- [EXERCISE 1]:
In the records, starting with the line that contains "Museums and" and going on through the line that contains "including its traditional", change "culture" to "heritage" and give back only those lines with everything else left as it is.

- [QUOTED PASSAGE]:
# R lm simultaneous parameter tests

Using R, I'd like to test whether multiple parameters in a regression model are equal to specific values (by default, are multiple parameters equal to 0).

For example, in this regression model:

score ~ beta0 + beta1*i1 + beta2*i2 + beta3*age + beta4*i1*age + beta5*i2*age

I want to test H0: (beta2 = 0) and (beta5 = 0)

SAS can do this in PROC REG using the TEST statement.

SAS Program editor contents:

proc reg data=tolerate;
model score=i1 i2 age i1age i2age;
test i2=0, i2age=0;    * do assc prof have same reg line as asst? ;
run;


SAS Output window contents:

       Test 1 Results for Dependent Variable score
Mean
Source             DF         Square    F Value    Pr > F
Numerator           2        0.15581       0.38    0.6859
Denominator        24        0.40678


Here's code in R that starts the analysis:

# data description: http://statacumen.com/teach/ADA2/ADA2_HW_07_S13.pdf
tolerate <- read.csv("http://statacumen.com/teach/ADA2/ADA2_HW_07_tolerate.csv")
tolerate$rank <- factor(tolerate$rank)
tolerate$rank <- relevel(tolerate$rank, "3")
str(tolerate)

tolerate.manual <- data.frame(score = tolerate$score , i1 = (tolerate$rank==1)
, i2 = (tolerate$rank==2) , age = tolerate$age
, i1age = tolerate$age * (tolerate$rank==1)
, i2age = tolerate$age * (tolerate$rank==2)
)
lm.man <- lm(score ~ i1 + i2 + age + i1age + i2age, data = tolerate.manual)
summary(lm.man)


I have been unable to find a solution using library multcomp, contrast, or C(). Ideally, I could do this without creating separate terms in the model, but directly from this lm() statement:

lm.s.a.r.ar <- lm(score ~ age*rank, data = tolerate)


This gets close using a Wald test, but I'm looking for the same F-test SAS uses.

summary(lm.s.a.r.ar)
library(aod) # for wald.test()
coef.test.values <- rep(0, length(coef(lm.s.a.r.ar))) # typically, this will be all 0s
wald.test(b = coef(lm.s.a.r.ar) - coef.test.values
, Sigma = vcov(lm.s.a.r.ar)
, Terms = c(4,6))

Wald test:
----------
Chi-squared test:
X2 = 0.77, df = 2, P(> X2) = 0.68


Thanks for considering this question.

## 2 Answers

Do a full and reduced test by fitting a model with all the parameters, then another model with the reduced model (leave out the terms that you want to test with 0). Then do anova(fit1,fit2) to compute the F test.

If you want to test for values other than 0 then use the offset function in the reduced formula.

What Greg said... with exact code following from OP's example:

lm.base <- update(lm.man, ~ . - i2 - i2age)
# or if you prefer to fully specify the formula rather than using update()...
# lm.base <- lm(score ~ i1 + age + i1age, data = tolerate.manual)
anova(lm.base,lm.man)


P.S.

If you tell wald.test() the denominator df (this is stored in lm under $df.residual), it will give you an F statistic. This example follows again from OP's, but is wrapped in a print statement so we can confirm that our p-value matches what has been given above: print(wald.test(b = coef(lm.s.a.r.ar) - coef.test.values , Sigma = vcov(lm.s.a.r.ar) , Terms = c(4,6),df=lm.s.a.r.ar$df.residual),digits=4)

- [SUPPLIED RECORDS]:
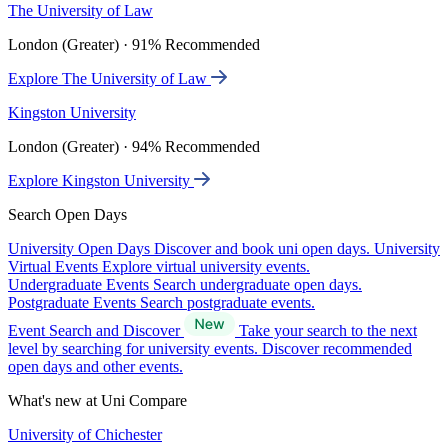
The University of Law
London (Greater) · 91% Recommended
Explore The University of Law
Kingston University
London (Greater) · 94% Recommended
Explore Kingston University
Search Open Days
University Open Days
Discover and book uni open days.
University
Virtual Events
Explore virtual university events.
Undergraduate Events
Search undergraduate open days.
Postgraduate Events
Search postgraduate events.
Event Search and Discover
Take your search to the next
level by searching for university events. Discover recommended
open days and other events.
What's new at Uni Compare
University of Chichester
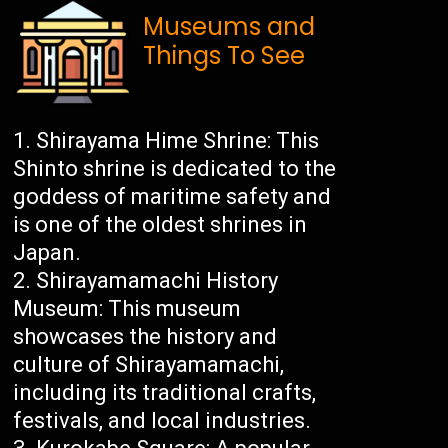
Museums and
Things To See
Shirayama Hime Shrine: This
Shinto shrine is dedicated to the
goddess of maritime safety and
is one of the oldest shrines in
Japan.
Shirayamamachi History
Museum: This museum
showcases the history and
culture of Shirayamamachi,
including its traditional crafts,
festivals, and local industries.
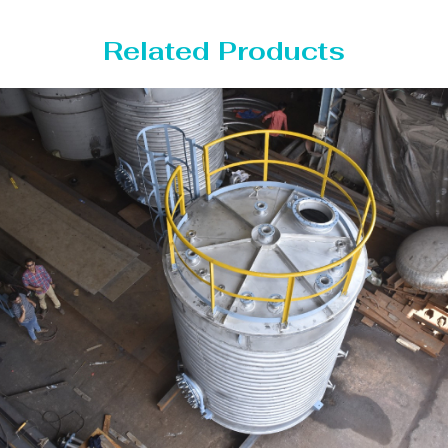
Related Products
---
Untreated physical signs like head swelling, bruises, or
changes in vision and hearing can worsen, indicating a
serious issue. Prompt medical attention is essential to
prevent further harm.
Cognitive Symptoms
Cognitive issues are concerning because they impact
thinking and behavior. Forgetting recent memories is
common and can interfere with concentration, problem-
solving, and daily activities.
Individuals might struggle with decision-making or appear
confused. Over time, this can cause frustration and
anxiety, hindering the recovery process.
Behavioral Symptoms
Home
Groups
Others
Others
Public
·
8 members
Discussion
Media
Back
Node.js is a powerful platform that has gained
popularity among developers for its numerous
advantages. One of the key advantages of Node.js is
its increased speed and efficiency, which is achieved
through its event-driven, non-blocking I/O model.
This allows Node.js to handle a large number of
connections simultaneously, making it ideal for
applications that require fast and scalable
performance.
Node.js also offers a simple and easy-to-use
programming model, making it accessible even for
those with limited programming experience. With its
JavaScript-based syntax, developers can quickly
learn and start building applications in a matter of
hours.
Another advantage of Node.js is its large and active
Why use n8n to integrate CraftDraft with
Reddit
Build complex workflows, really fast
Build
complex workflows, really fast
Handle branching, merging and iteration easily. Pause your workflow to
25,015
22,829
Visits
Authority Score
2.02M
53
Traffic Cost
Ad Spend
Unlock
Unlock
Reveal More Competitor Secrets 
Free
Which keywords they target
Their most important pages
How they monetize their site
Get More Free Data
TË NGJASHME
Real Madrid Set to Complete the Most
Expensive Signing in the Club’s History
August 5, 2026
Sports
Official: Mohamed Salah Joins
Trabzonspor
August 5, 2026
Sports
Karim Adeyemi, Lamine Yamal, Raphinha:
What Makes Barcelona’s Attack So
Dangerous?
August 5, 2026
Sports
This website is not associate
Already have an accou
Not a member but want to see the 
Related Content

- [EXERCISE 2]:
Answer these questions about the thread on simultaneous parameter tests in R:
(a) What value does the SAS output give under "Pr > F"?
(b) Which R call does the first answer use to compute the F test from the full and reduced fits?
(c) Under which name does lm store the denominator df, according to the P.S.?

- [WRITTEN SOLUTION 1]:
Museums and
Things To See
Shirayama Hime Shrine: This
Shinto shrine is dedicated to the
goddess of maritime safety and
is one of the oldest shrines in
Japan.
Shirayamamachi History
Museum: This museum
showcases the history and
heritage of Shirayamamachi,
including its traditional crafts,

- [WRITTEN SOLUTION 2]:
(a) 0.6859
(b) anova(fit1,fit2)
(c) $df.residual